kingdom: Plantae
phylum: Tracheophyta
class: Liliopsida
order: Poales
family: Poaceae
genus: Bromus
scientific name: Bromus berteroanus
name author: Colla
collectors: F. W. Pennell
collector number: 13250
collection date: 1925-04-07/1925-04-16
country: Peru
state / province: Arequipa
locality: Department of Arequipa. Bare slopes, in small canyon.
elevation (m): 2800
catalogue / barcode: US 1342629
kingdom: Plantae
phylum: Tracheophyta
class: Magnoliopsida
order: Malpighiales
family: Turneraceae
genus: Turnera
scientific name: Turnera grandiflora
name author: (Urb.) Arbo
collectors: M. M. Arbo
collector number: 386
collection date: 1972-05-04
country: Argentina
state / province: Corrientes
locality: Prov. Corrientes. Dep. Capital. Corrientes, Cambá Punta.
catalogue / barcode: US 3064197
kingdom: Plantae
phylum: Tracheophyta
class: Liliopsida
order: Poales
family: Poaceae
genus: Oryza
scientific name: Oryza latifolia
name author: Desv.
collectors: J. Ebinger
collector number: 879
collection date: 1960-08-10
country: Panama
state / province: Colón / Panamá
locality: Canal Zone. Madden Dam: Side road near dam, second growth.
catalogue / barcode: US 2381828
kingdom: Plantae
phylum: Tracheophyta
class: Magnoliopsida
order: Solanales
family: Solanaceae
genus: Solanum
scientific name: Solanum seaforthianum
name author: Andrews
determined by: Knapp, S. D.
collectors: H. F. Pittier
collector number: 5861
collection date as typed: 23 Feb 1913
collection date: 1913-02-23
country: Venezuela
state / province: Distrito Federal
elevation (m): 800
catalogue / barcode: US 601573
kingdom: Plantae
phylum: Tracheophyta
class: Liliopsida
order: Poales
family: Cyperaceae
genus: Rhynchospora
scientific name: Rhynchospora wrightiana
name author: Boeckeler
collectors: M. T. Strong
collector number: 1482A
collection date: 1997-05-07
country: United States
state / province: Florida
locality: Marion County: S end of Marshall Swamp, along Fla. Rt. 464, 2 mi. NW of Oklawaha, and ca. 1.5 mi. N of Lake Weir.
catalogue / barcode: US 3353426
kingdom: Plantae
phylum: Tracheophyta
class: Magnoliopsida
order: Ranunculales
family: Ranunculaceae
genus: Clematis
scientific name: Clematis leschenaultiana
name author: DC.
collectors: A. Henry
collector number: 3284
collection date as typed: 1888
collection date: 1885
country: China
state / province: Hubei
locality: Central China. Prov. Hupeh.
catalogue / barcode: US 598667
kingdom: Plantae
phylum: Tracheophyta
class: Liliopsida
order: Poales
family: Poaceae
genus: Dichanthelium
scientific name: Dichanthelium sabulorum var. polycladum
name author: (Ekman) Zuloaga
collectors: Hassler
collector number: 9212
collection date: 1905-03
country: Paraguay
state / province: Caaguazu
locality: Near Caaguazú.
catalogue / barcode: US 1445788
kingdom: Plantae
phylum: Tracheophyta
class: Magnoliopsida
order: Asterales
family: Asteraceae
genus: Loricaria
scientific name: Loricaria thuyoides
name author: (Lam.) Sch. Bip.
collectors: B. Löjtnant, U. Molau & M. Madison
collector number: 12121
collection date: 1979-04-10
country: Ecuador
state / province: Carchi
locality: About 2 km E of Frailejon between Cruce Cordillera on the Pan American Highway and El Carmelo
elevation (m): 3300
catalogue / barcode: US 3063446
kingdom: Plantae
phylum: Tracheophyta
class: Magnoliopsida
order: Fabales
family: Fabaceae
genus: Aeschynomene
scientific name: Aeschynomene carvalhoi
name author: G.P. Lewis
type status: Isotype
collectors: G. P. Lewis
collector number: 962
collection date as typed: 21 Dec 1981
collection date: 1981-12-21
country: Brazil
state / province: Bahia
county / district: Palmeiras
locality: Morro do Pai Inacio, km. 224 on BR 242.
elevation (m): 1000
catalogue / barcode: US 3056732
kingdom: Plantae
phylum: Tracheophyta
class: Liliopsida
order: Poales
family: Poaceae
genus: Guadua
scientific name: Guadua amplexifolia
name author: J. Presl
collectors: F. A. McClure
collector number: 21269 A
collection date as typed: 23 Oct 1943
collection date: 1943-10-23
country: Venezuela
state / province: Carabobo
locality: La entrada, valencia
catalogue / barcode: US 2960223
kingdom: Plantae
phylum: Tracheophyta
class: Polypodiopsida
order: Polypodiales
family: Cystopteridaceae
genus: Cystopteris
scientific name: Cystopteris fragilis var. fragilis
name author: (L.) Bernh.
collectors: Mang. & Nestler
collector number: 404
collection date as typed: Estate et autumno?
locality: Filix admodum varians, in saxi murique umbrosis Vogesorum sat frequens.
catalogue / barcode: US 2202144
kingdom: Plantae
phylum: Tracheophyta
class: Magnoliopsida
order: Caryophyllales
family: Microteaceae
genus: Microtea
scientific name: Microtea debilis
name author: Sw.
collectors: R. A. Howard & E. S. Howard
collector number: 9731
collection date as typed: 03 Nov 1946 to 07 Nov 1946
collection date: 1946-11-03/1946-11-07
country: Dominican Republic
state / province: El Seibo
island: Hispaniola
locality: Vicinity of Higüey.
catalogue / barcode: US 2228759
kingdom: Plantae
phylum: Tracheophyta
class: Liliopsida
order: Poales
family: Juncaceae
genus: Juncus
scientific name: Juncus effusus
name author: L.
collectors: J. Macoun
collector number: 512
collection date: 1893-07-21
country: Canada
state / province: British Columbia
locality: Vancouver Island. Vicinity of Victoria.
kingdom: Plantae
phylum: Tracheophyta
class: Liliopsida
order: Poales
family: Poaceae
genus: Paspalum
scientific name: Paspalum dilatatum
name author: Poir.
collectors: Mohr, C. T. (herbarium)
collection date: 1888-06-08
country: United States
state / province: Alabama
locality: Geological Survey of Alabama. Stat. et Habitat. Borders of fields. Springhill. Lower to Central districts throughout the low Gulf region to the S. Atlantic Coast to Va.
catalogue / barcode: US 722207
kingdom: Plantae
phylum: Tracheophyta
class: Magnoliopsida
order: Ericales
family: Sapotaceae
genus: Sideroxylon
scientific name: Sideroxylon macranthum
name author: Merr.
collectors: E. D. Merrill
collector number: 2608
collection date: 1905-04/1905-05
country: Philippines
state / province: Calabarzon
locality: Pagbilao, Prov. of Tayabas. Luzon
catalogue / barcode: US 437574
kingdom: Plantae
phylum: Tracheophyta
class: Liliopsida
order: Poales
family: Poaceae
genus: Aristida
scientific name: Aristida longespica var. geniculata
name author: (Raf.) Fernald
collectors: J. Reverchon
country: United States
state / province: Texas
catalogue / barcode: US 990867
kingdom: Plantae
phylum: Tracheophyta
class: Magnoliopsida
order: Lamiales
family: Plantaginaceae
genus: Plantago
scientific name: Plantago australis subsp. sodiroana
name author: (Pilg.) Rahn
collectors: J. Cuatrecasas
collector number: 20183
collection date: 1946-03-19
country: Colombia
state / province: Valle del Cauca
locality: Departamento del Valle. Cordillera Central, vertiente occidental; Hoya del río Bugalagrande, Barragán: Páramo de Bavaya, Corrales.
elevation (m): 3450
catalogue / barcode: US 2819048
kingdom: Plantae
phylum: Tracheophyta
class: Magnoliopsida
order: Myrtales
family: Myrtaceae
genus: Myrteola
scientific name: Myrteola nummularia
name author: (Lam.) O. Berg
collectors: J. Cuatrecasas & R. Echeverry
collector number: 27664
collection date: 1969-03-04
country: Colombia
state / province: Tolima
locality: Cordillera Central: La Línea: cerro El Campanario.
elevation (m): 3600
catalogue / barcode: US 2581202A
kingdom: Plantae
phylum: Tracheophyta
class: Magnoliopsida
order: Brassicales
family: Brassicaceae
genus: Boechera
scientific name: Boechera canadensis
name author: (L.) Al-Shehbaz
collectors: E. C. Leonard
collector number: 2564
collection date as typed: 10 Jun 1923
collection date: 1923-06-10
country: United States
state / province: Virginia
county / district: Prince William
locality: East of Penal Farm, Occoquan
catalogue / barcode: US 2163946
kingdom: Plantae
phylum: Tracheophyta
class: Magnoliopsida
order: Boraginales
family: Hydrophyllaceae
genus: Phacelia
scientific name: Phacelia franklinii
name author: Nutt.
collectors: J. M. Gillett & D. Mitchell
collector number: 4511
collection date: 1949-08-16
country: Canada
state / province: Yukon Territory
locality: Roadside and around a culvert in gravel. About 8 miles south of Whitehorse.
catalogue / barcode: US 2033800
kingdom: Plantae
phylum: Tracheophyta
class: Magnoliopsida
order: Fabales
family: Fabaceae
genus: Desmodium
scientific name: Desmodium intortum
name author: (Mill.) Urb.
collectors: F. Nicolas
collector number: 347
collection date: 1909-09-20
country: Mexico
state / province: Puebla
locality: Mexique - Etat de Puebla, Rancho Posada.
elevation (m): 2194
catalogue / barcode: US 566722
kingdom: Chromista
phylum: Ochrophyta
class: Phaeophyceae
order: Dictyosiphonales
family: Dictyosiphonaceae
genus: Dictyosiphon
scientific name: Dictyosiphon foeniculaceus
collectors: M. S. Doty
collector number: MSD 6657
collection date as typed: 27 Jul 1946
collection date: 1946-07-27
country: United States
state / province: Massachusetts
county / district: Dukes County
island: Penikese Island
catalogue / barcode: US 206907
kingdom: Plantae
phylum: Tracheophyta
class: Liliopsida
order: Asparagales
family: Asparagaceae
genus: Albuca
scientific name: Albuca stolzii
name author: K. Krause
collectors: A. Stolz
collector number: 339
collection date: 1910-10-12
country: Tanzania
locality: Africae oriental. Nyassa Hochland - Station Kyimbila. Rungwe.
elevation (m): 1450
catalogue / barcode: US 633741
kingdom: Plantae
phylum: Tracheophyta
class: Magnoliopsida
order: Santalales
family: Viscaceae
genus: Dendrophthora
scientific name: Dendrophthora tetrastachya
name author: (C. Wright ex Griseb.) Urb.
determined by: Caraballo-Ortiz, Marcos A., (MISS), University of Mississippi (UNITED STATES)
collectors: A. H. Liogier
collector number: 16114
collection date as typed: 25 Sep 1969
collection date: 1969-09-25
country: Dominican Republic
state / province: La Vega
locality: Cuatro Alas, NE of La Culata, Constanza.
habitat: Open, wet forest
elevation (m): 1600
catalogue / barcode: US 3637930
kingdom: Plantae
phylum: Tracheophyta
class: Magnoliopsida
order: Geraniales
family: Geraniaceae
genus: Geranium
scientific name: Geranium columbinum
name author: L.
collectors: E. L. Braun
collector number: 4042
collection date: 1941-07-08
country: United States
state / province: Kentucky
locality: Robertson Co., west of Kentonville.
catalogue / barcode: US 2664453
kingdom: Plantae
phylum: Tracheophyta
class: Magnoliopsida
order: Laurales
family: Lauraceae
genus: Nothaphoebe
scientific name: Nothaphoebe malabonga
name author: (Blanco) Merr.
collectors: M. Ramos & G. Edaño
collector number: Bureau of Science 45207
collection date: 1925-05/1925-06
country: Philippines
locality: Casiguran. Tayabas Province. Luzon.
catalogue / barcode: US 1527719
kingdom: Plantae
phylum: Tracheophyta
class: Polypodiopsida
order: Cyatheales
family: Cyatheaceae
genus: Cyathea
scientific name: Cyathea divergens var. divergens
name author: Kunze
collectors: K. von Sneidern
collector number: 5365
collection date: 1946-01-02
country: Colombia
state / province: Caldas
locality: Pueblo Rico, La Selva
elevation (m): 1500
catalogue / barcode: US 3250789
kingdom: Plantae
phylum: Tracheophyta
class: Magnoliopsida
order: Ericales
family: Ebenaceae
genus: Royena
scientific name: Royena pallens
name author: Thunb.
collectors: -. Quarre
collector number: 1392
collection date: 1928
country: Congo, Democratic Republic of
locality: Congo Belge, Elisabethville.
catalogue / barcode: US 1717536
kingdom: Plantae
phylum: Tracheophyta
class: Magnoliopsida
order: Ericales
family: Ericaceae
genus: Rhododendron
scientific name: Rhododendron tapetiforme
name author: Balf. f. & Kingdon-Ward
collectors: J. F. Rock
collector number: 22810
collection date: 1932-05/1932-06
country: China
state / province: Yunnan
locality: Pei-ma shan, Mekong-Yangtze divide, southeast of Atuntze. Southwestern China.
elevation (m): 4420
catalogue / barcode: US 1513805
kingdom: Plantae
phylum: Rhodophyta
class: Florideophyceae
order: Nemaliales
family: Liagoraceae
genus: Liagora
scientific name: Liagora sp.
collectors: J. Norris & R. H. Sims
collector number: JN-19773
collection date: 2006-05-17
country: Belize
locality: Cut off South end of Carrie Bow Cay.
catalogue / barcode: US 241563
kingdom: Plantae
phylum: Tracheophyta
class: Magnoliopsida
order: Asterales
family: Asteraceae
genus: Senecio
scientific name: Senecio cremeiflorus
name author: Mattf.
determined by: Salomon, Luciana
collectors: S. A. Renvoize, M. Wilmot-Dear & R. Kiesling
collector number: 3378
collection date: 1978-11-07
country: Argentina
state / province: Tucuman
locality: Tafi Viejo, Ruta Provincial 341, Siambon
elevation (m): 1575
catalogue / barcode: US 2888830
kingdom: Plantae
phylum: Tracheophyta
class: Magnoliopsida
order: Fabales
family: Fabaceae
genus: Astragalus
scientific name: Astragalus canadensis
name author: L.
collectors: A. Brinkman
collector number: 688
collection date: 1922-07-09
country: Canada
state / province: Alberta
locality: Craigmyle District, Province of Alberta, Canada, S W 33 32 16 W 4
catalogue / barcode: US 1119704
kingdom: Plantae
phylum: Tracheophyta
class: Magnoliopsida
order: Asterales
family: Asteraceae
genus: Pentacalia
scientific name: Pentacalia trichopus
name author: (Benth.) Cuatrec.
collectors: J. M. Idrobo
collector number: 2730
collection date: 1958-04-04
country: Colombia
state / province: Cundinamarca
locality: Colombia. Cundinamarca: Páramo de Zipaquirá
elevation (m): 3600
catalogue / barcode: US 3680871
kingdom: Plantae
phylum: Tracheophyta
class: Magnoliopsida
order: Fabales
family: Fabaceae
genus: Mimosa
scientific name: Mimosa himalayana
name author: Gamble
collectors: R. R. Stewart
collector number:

◆ ◆ ◆ ◆ ◆ ◆ ◆

**PROBLEM STATEMENT:**
Rewrite the data as a Markdown table with the columns "Row" and "Line". Start at the line containing "name author: (Benth.) Cuatrec." and end at the line containing "genus: Mimosa", numbering each line and leaving out blank lines.

**CORRECT RESULT:**
| Row | Line |
|---|---|
| 1 | name author: (Benth.) Cuatrec. |
| 2 | collectors: J. M. Idrobo |
| 3 | collector number: 2730 |
| 4 | collection date: 1958-04-04 |
| 5 | country: Colombia |
| 6 | state / province: Cundinamarca |
| 7 | locality: Colombia. Cundinamarca: Páramo de Zipaquirá |
| 8 | elevation (m): 3600 |
| 9 | catalogue / barcode: US 3680871 |
| 10 | kingdom: Plantae |
| 11 | phylum: Tracheophyta |
| 12 | class: Magnoliopsida |
| 13 | order: Fabales |
| 14 | family: Fabaceae |
| 15 | genus: Mimosa |